* **What the exercise asks**: In the entries below, every line with the string "narrativa" is to be reported.

* **Supplied data**:
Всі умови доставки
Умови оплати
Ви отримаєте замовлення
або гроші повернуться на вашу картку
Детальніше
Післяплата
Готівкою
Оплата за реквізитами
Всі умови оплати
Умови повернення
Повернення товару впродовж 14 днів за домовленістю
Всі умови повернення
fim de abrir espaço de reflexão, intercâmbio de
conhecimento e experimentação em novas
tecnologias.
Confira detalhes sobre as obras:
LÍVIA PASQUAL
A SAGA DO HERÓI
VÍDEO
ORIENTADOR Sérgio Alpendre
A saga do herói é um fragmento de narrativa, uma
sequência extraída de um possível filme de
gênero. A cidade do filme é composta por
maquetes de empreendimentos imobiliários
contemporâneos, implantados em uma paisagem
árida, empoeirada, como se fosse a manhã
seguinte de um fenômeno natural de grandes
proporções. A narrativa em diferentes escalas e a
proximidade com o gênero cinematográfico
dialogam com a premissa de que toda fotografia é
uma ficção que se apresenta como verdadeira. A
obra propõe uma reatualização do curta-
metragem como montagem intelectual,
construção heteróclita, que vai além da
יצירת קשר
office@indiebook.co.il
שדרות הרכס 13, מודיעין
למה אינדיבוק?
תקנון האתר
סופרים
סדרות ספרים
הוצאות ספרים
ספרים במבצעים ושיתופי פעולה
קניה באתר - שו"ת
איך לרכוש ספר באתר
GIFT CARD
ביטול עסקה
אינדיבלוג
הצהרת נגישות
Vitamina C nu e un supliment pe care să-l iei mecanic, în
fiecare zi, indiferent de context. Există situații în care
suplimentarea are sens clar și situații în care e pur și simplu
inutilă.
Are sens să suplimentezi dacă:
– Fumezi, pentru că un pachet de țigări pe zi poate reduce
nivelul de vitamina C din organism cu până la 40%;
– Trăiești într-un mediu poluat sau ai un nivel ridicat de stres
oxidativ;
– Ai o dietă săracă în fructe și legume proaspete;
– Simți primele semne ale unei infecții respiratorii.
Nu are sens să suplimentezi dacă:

* **Task answer**:
A saga do herói é um fragmento de narrativa, uma
proporções. A narrativa em diferentes escalas e a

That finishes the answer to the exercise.